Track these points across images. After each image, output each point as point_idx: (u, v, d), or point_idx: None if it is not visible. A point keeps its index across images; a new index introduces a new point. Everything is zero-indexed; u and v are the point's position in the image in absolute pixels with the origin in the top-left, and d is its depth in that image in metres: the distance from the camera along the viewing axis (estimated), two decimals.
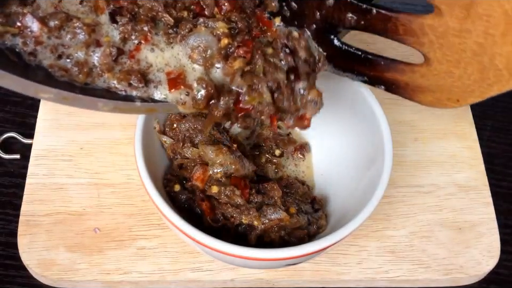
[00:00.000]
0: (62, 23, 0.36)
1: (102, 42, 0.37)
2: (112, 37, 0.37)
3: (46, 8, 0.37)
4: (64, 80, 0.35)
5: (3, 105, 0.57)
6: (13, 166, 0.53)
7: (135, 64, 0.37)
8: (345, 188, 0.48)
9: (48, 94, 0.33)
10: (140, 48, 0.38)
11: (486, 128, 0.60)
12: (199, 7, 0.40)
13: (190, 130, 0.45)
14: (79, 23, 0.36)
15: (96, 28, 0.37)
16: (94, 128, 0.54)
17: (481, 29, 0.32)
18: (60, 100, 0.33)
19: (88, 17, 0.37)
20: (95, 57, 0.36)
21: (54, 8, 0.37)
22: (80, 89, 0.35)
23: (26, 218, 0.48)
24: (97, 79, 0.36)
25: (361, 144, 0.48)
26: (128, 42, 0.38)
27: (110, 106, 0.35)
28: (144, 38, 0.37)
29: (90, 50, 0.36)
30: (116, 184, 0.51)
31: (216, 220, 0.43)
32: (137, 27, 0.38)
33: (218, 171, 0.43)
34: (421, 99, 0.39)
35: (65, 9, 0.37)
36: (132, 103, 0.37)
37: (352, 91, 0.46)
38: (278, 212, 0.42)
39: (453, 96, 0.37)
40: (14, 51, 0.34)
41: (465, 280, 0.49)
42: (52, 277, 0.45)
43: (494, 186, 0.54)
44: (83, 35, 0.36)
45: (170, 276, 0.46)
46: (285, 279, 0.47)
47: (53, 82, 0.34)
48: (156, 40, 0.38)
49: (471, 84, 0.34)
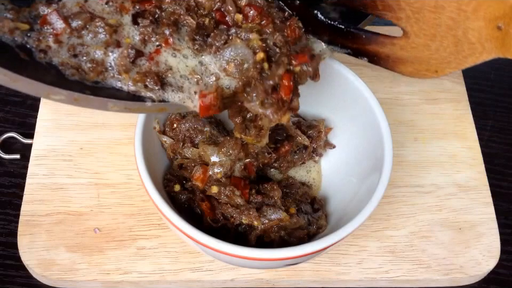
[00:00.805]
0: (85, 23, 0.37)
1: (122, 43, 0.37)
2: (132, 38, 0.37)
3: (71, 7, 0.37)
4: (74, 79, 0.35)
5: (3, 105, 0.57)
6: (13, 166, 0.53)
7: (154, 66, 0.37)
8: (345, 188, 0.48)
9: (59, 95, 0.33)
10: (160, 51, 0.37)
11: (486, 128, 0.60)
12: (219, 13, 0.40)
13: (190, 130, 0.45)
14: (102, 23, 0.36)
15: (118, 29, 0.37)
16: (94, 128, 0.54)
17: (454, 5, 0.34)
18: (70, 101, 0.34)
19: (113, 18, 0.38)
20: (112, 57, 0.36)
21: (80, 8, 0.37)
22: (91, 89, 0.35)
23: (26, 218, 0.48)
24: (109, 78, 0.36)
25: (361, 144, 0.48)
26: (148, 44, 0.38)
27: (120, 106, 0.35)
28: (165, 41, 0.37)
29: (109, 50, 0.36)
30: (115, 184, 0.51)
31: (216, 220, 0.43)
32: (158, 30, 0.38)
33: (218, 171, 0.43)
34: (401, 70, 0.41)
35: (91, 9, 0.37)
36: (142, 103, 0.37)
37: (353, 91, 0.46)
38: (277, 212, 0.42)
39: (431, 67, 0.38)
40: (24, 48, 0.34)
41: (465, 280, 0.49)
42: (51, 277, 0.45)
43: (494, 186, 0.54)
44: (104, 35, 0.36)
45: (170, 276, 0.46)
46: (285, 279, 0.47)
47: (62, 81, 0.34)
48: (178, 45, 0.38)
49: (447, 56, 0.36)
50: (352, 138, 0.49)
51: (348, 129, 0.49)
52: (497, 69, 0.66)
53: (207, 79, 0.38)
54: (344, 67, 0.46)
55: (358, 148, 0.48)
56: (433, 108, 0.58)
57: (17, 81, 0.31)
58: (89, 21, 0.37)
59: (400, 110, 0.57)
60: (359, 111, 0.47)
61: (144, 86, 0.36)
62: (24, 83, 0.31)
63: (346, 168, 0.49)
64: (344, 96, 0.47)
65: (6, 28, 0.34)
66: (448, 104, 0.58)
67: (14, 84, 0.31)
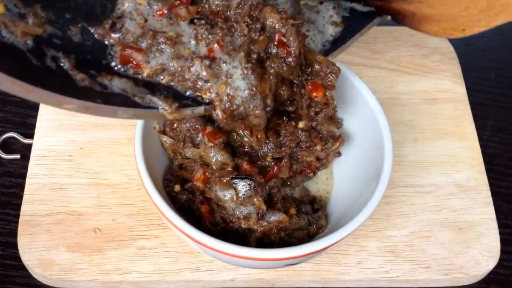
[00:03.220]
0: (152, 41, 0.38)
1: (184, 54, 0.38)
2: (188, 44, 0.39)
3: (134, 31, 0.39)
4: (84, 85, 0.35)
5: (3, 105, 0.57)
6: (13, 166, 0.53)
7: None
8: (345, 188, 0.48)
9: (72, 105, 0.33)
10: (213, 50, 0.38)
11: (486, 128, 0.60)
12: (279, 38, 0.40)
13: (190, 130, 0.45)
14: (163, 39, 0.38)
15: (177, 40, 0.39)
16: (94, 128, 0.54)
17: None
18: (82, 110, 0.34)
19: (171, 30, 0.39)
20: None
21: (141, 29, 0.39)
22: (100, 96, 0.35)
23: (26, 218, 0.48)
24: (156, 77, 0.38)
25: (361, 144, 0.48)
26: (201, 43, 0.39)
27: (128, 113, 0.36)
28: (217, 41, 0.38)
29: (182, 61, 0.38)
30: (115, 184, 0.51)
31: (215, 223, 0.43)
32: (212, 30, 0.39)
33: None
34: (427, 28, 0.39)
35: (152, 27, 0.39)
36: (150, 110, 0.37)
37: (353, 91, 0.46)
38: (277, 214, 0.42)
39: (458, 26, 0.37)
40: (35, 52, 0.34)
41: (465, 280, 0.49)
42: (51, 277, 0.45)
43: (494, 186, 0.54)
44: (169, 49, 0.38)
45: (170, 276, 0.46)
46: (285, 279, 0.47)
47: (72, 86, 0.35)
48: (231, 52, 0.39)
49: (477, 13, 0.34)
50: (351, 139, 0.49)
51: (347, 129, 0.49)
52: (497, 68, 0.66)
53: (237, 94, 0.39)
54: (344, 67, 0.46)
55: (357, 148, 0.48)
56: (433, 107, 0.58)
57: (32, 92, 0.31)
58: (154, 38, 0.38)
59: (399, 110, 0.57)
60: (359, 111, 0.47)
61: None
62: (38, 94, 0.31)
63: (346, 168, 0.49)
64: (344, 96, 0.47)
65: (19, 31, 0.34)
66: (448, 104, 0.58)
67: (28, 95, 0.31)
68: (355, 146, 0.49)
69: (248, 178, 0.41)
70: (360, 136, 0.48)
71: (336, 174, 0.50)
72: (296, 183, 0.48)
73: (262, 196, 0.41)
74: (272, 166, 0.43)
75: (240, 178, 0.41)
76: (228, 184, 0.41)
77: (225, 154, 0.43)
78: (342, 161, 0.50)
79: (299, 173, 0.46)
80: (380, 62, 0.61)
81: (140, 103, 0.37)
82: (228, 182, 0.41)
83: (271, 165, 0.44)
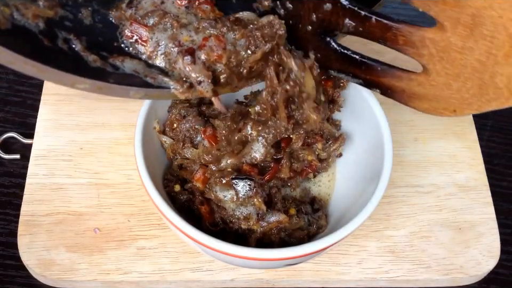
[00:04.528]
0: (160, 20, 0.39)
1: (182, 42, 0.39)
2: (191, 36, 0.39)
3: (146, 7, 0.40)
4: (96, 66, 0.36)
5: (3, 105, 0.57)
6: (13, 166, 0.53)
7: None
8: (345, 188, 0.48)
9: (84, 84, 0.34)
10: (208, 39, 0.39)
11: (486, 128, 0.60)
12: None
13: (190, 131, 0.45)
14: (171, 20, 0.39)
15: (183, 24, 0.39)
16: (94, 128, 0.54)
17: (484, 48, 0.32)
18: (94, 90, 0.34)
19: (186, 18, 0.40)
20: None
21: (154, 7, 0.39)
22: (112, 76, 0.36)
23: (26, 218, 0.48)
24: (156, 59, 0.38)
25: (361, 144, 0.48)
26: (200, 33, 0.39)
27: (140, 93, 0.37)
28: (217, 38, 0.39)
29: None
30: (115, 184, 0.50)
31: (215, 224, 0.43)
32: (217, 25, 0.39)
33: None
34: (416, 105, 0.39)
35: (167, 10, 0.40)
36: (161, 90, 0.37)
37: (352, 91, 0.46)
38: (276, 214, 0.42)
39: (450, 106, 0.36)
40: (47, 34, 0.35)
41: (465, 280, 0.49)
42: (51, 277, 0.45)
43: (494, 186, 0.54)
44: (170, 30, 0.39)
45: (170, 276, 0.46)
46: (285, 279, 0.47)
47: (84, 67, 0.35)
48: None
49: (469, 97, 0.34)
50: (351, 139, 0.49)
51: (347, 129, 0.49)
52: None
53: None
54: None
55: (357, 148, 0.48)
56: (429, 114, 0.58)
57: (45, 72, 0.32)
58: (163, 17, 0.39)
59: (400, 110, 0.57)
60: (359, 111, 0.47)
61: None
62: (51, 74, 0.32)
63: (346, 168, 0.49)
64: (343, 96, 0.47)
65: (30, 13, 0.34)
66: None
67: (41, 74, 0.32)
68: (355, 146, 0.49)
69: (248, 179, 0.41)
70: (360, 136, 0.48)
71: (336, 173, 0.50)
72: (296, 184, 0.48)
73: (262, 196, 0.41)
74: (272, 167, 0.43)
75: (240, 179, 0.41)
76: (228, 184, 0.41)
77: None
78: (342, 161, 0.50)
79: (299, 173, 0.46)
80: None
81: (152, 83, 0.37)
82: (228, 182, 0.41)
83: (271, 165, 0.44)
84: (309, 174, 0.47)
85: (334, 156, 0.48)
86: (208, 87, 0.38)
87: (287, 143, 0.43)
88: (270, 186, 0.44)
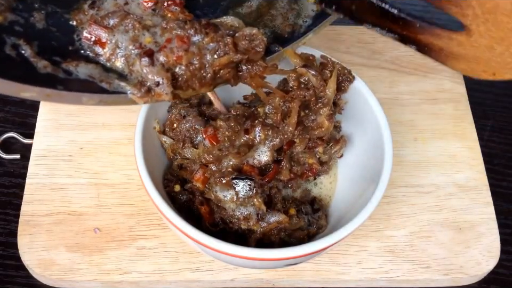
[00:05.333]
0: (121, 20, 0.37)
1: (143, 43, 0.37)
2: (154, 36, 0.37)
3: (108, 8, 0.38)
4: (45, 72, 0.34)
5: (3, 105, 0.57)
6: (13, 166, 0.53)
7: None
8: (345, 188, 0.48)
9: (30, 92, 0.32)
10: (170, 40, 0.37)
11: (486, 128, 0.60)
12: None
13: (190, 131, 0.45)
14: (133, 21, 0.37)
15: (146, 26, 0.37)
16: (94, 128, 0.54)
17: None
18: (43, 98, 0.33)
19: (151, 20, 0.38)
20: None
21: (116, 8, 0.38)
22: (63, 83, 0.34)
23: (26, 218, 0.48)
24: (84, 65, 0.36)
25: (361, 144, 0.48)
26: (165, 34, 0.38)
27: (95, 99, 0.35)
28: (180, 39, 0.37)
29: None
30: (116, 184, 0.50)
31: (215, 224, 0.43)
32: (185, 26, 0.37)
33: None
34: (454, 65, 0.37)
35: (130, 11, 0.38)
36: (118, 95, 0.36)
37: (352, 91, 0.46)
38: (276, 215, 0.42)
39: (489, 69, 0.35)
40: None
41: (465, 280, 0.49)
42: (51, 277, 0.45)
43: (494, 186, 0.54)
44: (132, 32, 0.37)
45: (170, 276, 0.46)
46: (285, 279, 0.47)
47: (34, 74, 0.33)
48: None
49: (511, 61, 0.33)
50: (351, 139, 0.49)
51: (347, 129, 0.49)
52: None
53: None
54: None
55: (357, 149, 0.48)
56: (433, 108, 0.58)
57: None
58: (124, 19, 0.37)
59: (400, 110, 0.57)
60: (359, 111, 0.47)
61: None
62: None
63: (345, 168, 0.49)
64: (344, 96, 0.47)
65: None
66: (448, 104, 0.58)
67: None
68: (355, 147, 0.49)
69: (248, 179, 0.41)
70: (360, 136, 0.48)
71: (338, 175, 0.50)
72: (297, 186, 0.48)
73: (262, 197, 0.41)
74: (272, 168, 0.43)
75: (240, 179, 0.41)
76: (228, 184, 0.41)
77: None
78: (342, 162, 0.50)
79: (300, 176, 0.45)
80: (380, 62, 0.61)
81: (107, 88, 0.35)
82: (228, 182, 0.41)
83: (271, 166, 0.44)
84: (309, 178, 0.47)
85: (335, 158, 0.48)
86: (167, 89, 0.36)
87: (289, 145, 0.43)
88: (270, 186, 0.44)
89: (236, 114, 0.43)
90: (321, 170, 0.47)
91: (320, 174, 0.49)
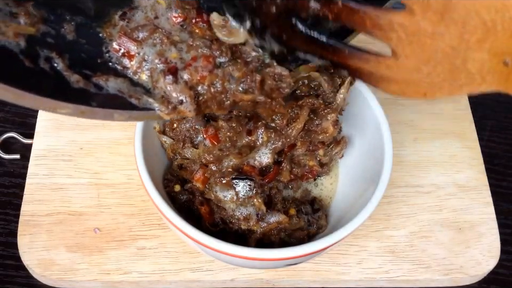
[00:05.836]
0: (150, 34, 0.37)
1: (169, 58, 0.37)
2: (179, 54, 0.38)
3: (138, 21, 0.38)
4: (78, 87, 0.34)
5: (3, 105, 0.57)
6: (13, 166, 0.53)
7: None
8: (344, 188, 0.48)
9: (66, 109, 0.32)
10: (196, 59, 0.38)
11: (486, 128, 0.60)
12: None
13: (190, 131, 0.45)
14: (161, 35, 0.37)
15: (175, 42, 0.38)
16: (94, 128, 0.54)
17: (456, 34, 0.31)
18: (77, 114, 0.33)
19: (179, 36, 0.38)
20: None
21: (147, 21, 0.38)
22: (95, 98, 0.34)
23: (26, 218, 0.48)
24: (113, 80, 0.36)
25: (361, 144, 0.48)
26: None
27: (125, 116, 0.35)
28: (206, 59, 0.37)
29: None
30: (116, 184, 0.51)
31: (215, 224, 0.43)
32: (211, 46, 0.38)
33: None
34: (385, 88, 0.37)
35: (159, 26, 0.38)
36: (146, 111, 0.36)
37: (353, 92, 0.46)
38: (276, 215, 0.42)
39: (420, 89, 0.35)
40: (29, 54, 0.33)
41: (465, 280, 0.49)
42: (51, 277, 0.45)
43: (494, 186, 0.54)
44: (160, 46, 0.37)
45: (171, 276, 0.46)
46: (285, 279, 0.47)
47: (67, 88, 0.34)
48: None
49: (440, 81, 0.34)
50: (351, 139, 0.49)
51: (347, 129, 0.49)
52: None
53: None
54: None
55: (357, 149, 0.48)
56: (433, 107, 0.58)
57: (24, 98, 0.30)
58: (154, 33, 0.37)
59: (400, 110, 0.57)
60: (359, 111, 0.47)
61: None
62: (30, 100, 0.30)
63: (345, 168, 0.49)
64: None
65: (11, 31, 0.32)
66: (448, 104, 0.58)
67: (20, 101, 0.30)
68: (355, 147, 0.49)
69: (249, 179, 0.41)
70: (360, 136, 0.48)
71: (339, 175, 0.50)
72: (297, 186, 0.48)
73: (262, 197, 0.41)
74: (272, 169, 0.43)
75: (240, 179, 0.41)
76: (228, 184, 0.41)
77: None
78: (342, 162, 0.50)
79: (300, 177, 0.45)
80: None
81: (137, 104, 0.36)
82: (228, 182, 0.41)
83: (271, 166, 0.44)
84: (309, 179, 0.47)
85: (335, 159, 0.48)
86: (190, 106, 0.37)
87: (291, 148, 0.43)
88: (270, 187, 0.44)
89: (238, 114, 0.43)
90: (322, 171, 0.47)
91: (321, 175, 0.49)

════════════════

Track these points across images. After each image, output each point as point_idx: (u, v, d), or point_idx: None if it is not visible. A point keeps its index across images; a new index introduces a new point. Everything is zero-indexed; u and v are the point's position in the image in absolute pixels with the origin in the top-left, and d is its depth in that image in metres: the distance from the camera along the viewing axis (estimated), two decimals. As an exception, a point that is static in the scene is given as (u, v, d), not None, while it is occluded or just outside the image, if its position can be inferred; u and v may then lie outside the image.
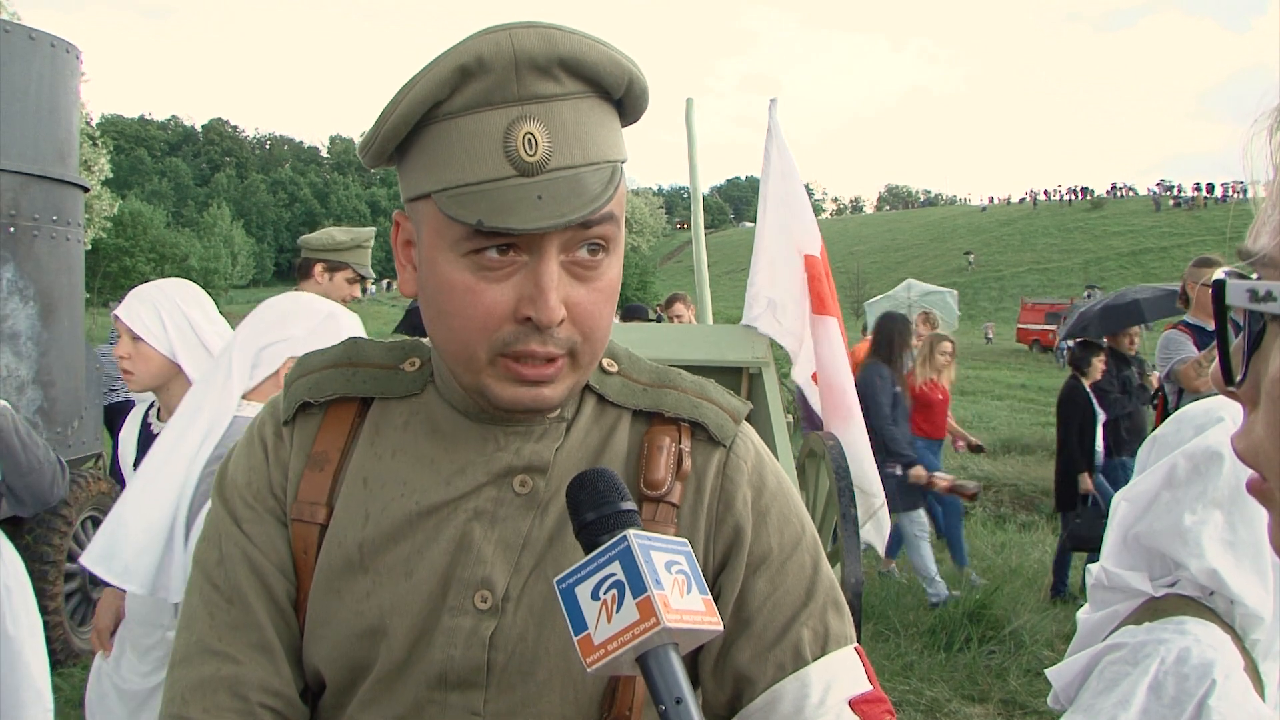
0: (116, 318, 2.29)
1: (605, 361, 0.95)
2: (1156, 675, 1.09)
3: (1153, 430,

════════════════

Work required: Proceeding from the line containing "29: (90, 50, 0.36)" through the line containing "49: (471, 84, 0.34)", transcribe the lines above exactly, both end lines included.

Expected answer:
29: (90, 50, 0.36)
30: (116, 184, 0.51)
31: (216, 220, 0.43)
32: (137, 27, 0.38)
33: (218, 171, 0.43)
34: (421, 99, 0.39)
35: (65, 9, 0.37)
36: (132, 103, 0.37)
37: (352, 91, 0.46)
38: (278, 212, 0.42)
39: (453, 96, 0.37)
40: (14, 51, 0.34)
41: (465, 280, 0.49)
42: (52, 277, 0.45)
43: (494, 186, 0.54)
44: (83, 35, 0.36)
45: (170, 276, 0.46)
46: (285, 279, 0.47)
47: (53, 82, 0.34)
48: (156, 40, 0.38)
49: (471, 84, 0.34)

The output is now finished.